## RECORD SET
◇ ◇ ◇ ◇

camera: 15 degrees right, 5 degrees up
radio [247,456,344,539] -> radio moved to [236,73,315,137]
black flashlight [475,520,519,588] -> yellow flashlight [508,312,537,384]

◇ ◇ ◇ ◇

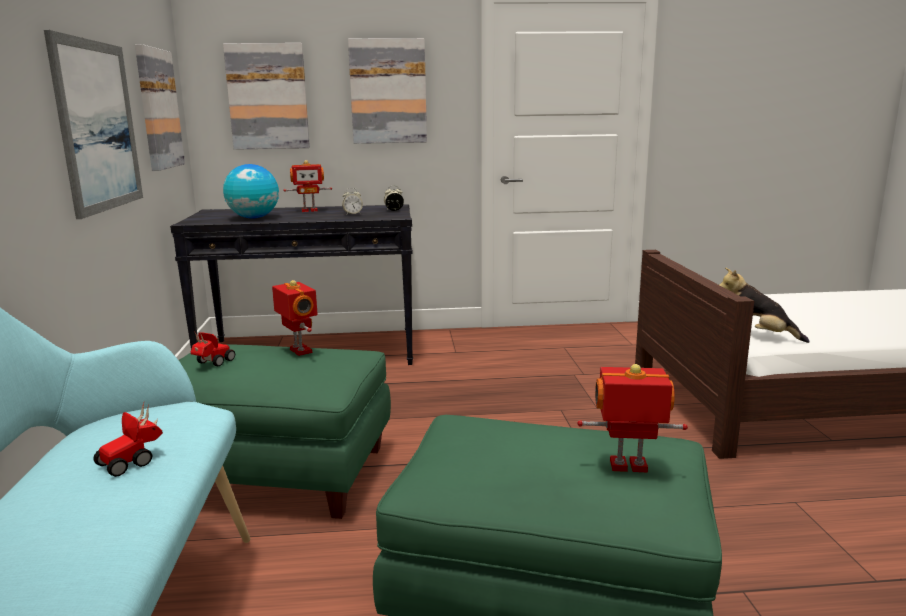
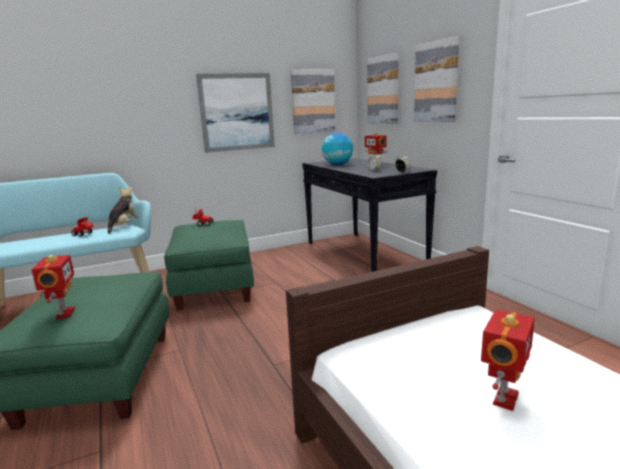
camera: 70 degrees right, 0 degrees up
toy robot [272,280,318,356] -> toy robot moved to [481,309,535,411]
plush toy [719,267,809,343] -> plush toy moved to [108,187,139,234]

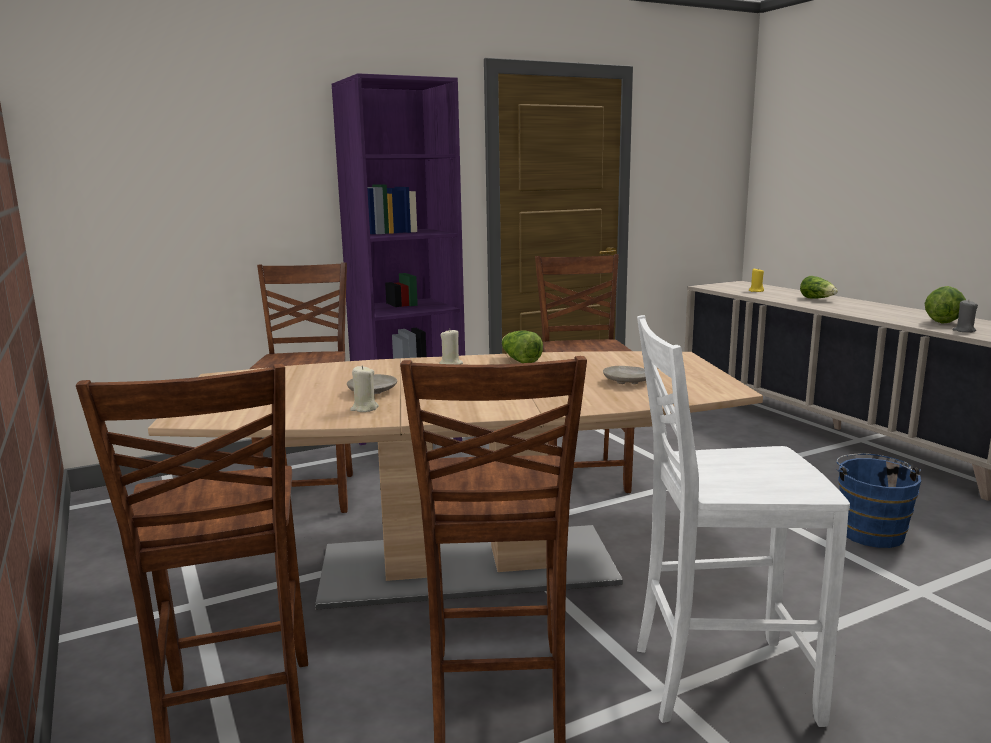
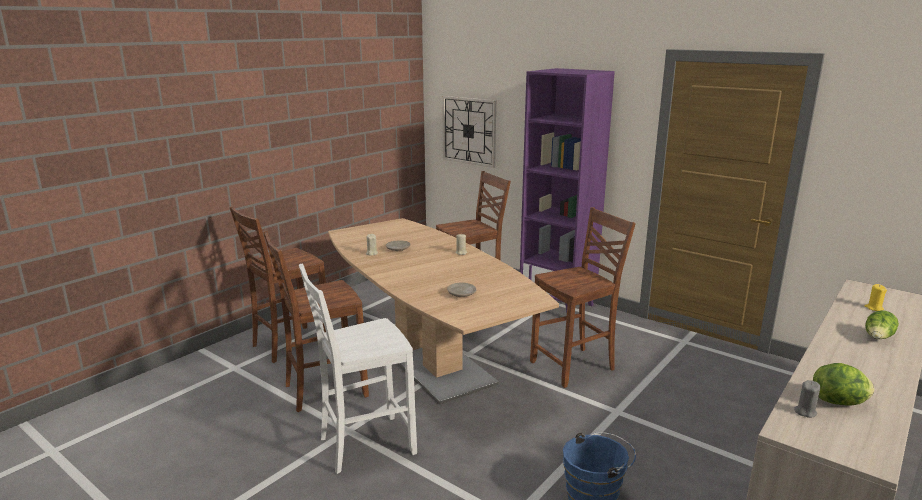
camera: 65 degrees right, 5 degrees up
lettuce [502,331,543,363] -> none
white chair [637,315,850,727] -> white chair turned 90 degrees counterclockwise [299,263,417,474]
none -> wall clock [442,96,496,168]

◇ ◇ ◇ ◇

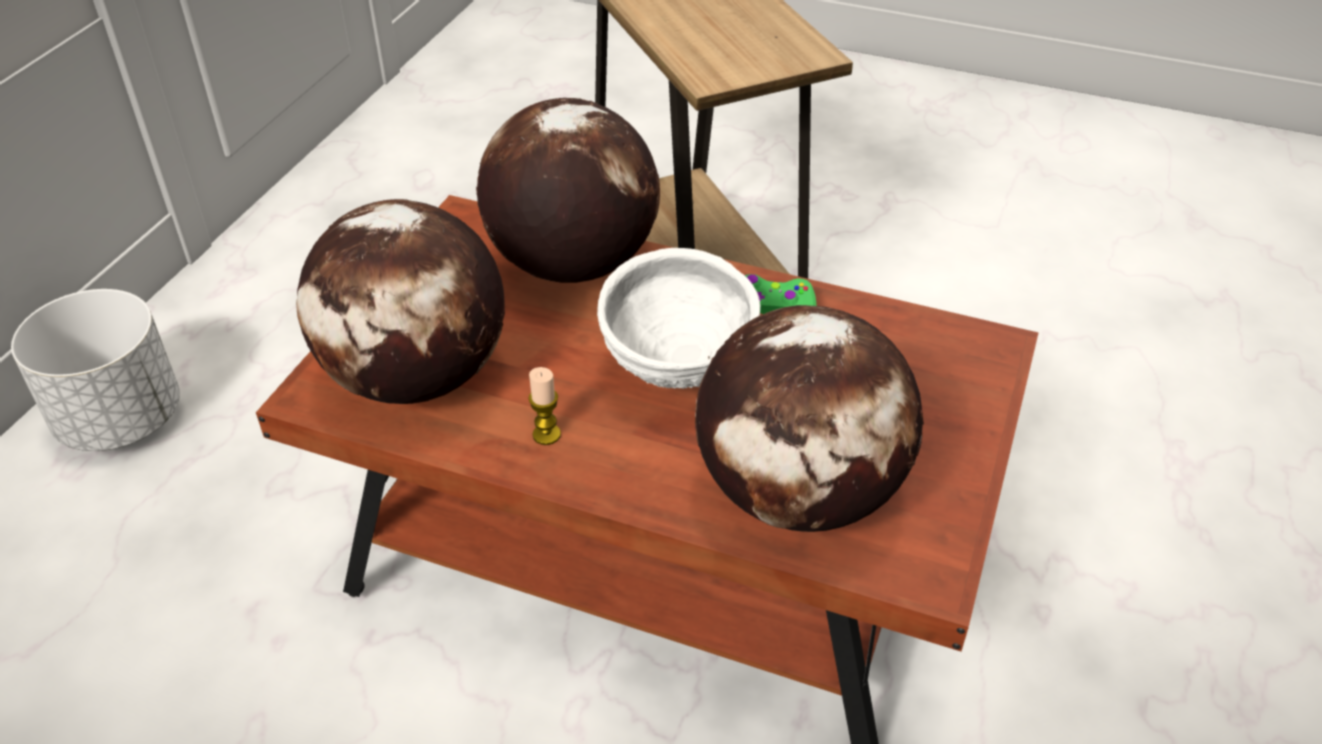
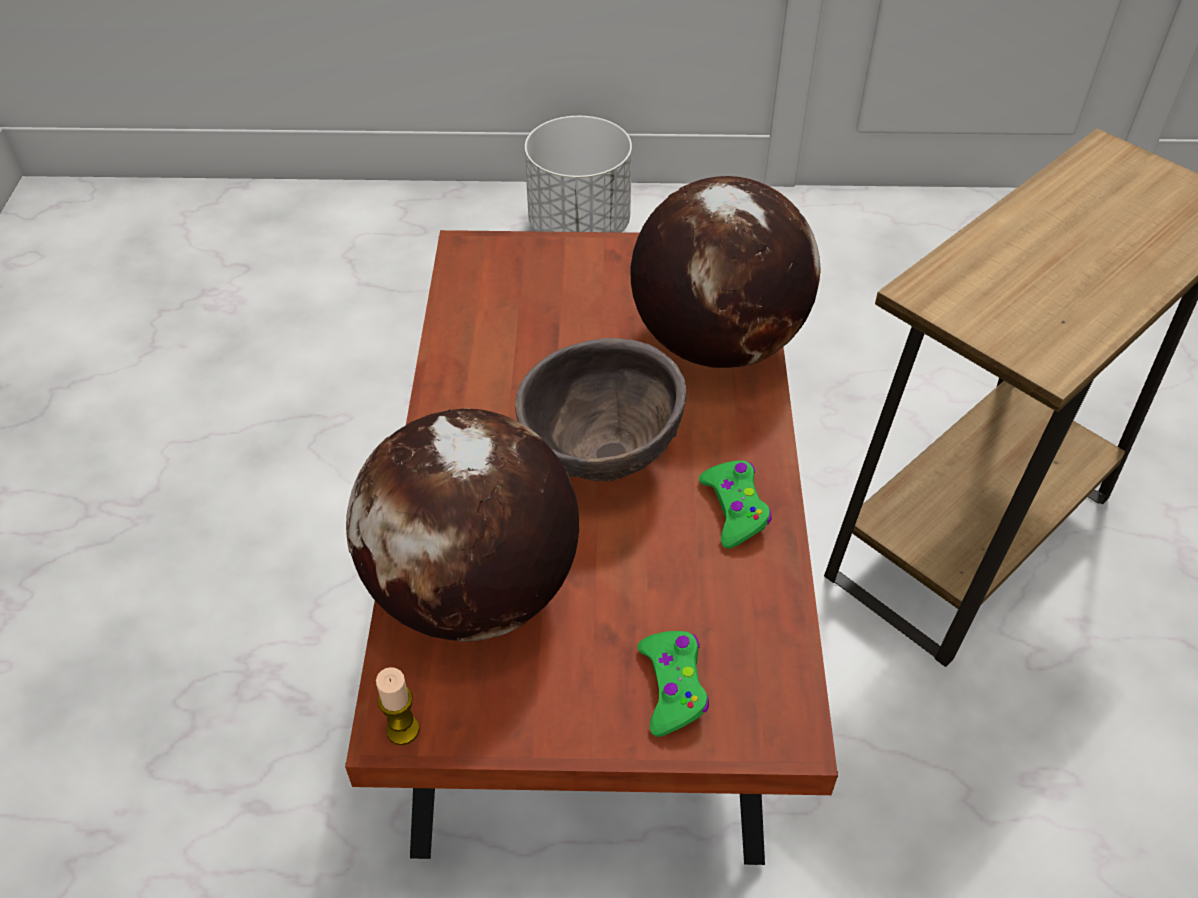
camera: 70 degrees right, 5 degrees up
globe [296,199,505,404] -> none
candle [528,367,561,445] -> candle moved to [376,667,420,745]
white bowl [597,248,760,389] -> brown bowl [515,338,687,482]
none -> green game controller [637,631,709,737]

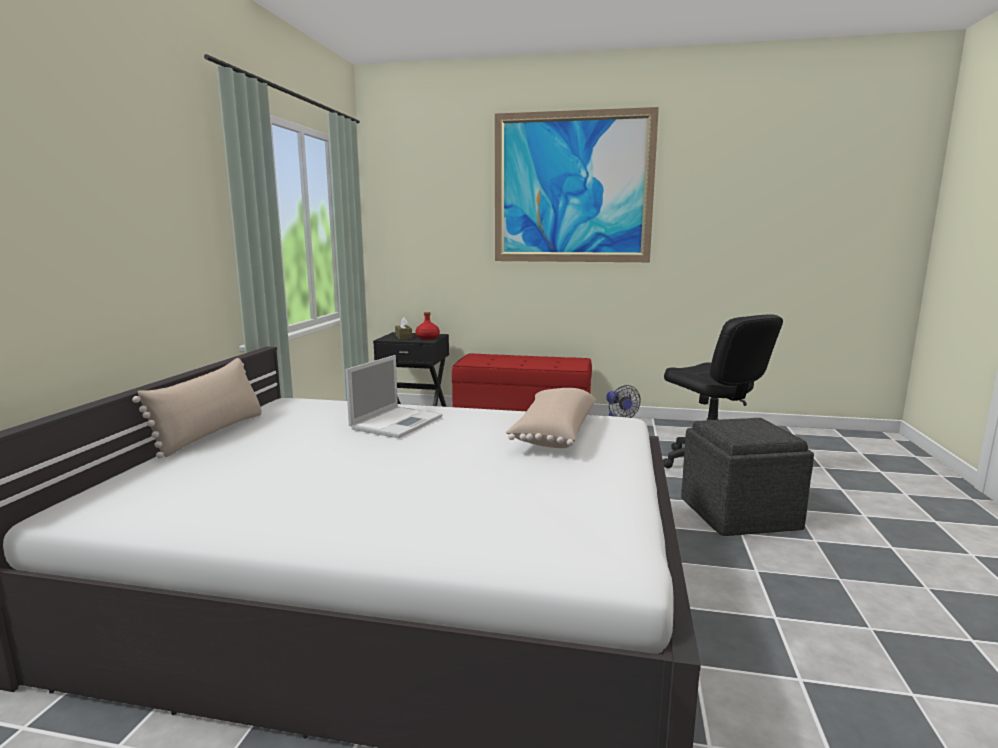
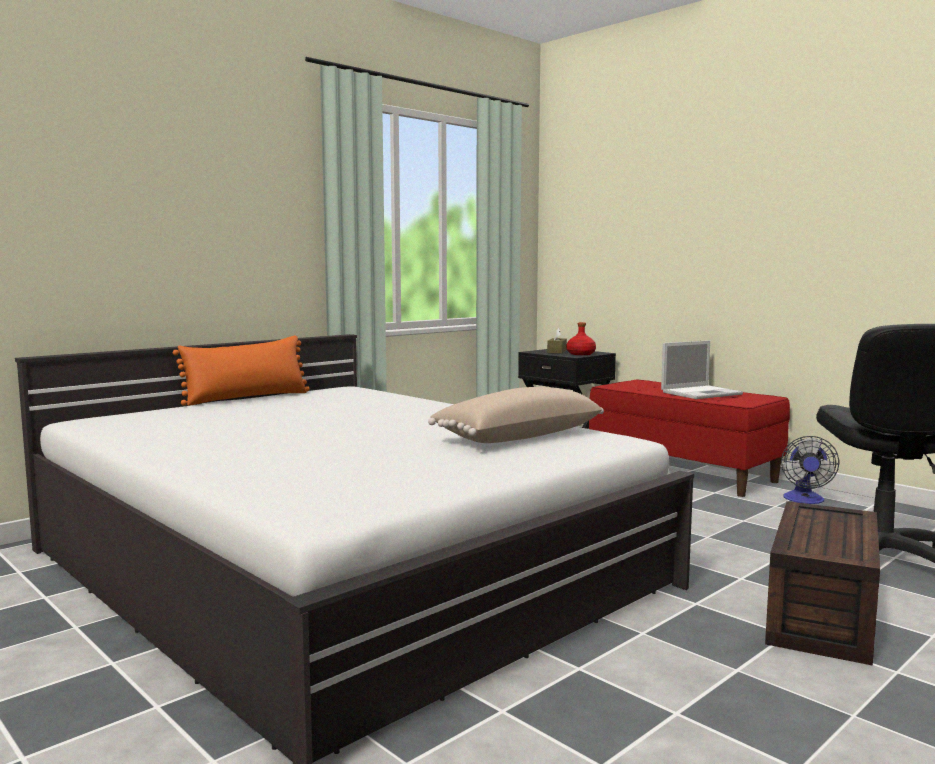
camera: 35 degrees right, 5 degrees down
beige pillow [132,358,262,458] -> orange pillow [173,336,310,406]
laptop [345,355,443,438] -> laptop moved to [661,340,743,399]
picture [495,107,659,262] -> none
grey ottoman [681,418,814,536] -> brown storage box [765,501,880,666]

◇ ◇ ◇ ◇

## YOUR ASSIGNMENT
Select every line in the records above that contains the word "none".

## RESULT OF THIS EXERCISE
lettuce [502,331,543,363] -> none
none -> wall clock [442,96,496,168]
globe [296,199,505,404] -> none
none -> green game controller [637,631,709,737]
picture [495,107,659,262] -> none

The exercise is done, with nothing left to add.